• _Supplied material_

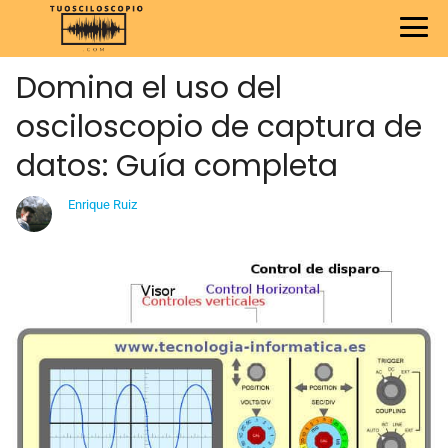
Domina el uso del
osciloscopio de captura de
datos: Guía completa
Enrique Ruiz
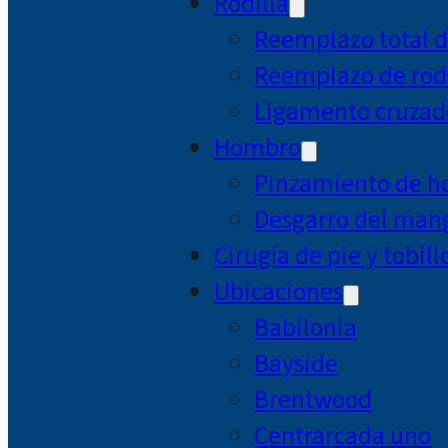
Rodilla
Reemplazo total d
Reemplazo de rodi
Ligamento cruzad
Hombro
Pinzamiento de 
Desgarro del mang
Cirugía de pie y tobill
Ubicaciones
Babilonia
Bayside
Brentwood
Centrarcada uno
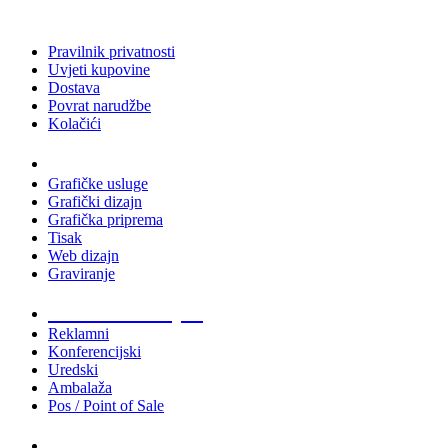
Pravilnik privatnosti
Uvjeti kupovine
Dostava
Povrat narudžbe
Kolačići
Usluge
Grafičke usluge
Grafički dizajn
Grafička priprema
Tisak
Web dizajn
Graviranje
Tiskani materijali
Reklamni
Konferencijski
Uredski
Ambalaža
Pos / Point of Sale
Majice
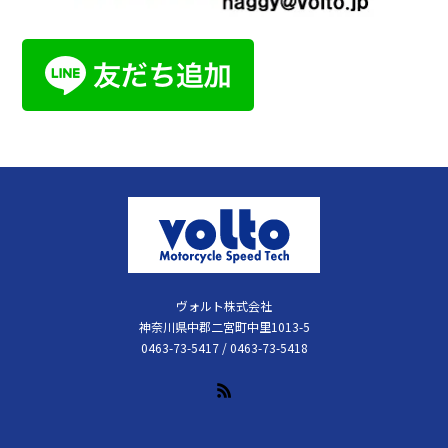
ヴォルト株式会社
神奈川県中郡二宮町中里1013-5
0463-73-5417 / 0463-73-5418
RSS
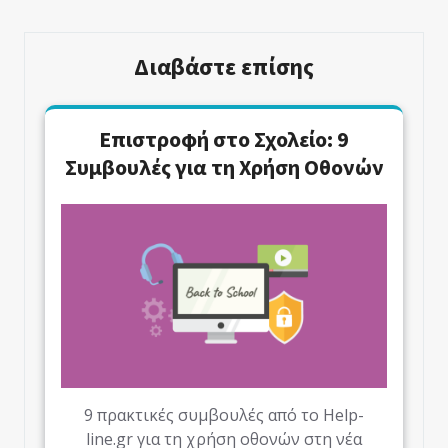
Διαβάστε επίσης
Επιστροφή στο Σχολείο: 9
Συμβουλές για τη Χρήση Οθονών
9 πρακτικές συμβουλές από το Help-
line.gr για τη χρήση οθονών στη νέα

--

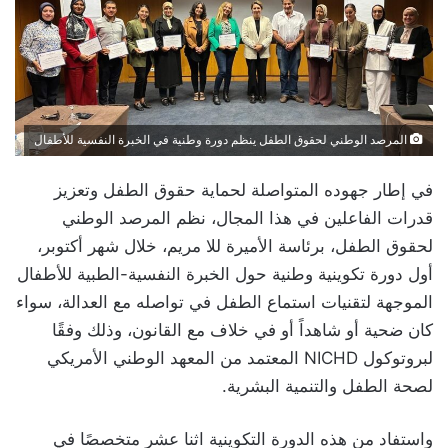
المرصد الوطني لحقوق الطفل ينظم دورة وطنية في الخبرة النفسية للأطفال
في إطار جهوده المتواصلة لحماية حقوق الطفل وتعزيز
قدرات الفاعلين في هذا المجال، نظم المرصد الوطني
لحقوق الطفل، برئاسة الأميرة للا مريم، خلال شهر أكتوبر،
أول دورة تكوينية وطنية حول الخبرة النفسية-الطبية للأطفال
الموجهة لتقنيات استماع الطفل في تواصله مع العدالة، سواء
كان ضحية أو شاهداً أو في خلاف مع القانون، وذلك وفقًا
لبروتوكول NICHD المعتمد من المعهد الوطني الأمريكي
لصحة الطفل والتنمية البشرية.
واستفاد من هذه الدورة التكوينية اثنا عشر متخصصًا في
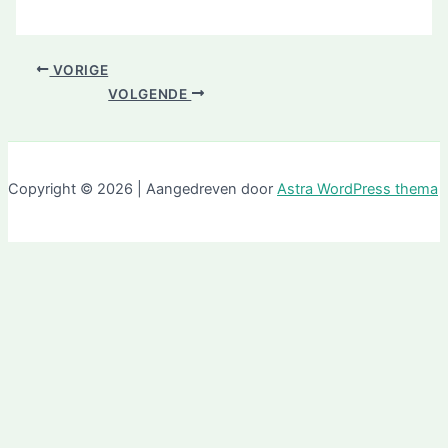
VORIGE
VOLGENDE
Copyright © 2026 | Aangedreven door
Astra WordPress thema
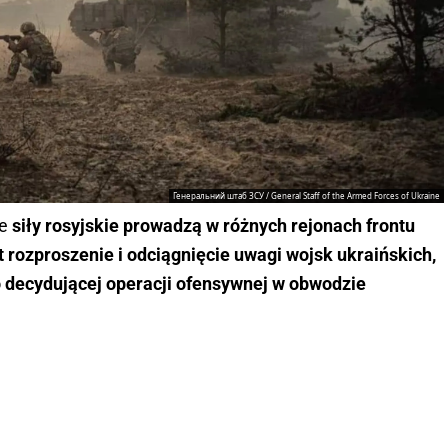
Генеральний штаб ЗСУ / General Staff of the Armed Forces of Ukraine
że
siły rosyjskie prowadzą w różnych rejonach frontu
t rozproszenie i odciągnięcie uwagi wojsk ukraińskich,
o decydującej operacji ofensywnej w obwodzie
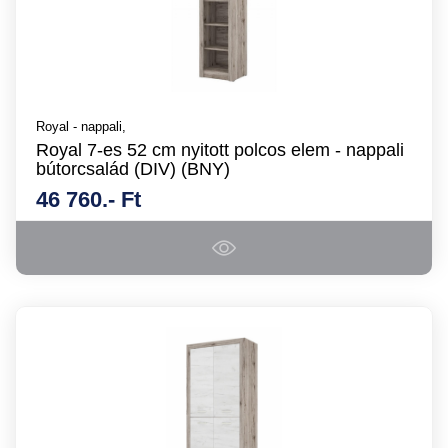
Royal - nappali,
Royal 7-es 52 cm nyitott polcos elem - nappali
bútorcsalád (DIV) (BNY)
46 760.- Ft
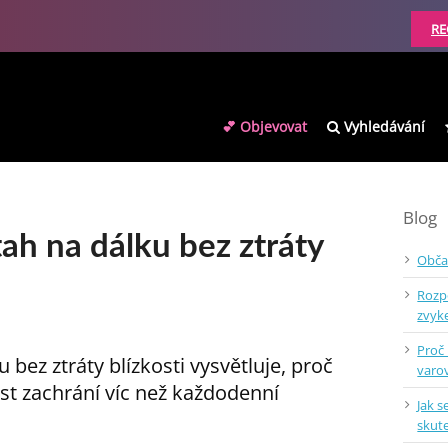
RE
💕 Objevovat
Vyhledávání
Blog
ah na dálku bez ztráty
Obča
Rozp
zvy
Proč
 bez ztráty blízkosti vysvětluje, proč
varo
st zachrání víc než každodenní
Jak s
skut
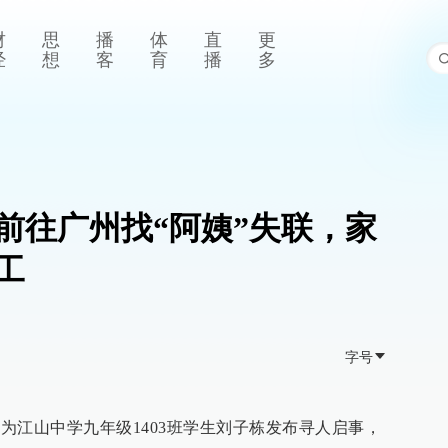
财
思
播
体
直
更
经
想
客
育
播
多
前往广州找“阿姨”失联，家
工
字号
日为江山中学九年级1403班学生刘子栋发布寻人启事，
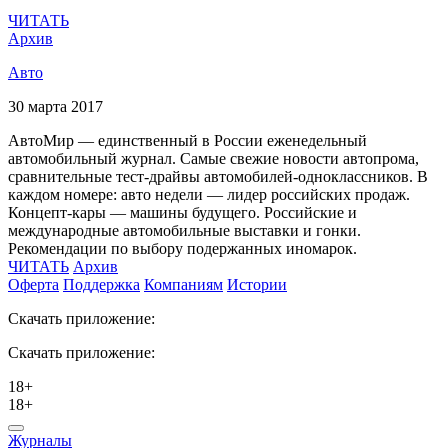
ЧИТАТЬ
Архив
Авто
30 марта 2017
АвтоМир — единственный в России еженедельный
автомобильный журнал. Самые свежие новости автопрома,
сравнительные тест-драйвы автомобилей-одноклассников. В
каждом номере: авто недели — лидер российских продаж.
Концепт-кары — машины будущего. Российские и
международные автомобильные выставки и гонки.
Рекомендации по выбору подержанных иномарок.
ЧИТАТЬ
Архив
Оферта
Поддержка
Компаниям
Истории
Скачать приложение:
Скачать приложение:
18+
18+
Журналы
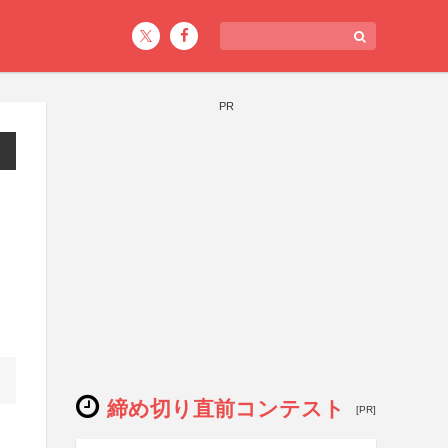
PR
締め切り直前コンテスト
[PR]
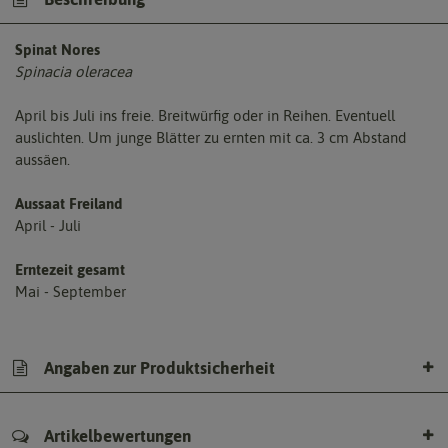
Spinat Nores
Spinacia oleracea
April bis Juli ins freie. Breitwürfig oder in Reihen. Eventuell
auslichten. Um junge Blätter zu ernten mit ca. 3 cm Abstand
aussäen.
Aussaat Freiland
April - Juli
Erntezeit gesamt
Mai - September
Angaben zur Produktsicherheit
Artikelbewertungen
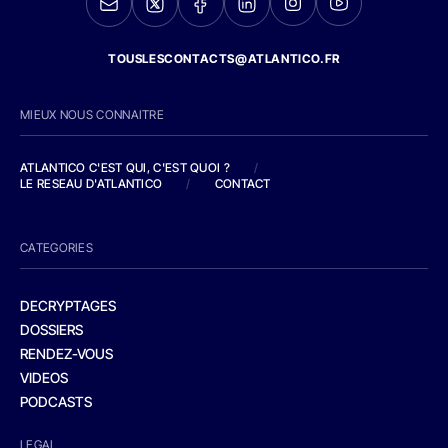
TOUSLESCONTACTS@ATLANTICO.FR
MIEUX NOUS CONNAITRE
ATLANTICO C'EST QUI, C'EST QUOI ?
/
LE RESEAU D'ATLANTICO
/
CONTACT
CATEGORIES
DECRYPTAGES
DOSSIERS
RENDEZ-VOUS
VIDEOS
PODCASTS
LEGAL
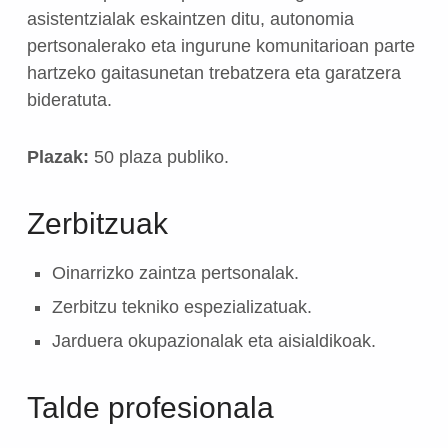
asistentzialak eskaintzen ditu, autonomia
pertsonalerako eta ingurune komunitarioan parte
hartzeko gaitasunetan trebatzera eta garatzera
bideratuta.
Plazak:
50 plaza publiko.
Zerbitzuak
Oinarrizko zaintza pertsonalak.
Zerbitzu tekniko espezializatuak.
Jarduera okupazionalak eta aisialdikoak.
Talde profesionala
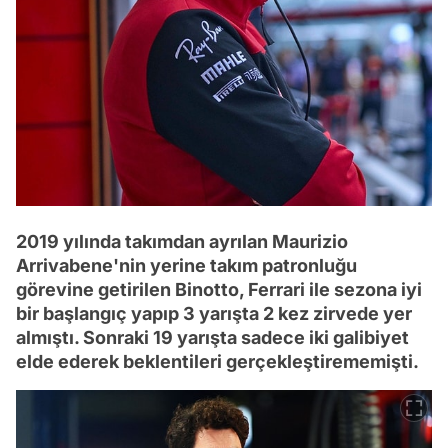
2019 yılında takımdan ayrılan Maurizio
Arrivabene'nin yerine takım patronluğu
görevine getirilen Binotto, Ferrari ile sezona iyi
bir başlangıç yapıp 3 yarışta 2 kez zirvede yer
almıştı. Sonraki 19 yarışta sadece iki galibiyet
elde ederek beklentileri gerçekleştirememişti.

• _Exercise_
Within the listing, count the lines that contain the word "yarışta", and give the count by itself.

• _Your response_
2